## [Dataset rows]
==================================================
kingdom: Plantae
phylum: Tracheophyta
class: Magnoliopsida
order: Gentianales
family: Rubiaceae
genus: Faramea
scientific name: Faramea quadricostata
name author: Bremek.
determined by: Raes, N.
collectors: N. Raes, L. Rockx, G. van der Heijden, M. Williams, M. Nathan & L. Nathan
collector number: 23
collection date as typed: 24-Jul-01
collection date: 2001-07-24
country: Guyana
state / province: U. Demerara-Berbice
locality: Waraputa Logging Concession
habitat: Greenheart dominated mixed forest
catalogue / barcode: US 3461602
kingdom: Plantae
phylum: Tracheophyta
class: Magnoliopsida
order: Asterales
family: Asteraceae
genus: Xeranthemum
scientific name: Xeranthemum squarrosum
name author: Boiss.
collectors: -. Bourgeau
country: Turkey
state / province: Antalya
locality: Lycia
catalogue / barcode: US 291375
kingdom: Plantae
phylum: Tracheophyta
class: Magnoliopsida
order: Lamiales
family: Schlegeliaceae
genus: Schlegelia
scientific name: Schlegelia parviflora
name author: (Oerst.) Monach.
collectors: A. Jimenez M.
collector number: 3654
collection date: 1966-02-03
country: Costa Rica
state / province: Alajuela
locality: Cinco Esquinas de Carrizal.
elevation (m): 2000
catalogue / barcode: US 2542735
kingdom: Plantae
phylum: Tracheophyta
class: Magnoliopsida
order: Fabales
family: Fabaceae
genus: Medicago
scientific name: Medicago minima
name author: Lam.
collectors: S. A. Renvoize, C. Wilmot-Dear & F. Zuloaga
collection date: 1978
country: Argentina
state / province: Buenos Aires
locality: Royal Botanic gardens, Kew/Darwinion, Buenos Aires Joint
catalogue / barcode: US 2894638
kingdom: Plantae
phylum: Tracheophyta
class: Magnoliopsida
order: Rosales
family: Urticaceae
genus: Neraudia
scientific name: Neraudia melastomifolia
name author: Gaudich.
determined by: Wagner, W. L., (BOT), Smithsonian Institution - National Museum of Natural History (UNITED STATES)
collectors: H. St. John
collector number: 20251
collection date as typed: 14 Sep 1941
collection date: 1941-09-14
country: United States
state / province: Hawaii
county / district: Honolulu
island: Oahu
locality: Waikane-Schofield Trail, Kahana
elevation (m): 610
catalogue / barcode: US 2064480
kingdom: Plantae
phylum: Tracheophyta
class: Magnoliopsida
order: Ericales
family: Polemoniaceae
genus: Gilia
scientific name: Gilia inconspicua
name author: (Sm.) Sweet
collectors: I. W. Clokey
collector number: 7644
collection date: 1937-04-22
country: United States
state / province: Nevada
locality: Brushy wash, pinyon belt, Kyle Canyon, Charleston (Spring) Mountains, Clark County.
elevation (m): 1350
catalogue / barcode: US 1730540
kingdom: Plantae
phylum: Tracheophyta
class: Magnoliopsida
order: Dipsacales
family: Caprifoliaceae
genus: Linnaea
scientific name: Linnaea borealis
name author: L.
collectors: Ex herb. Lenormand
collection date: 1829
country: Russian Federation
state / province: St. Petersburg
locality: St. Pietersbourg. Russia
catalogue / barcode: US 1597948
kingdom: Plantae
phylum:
==================================================
## [Challenge]
Could you give the lines again, from the first line of the records through the line holding "determined by: Raes, N.", inclusive, with "scientific name" changed to "taxon name" and nothing else altered?

## [Full answer]
kingdom: Plantae
phylum: Tracheophyta
class: Magnoliopsida
order: Gentianales
family: Rubiaceae
genus: Faramea
taxon name: Faramea quadricostata
name author: Bremek.
determined by: Raes, N.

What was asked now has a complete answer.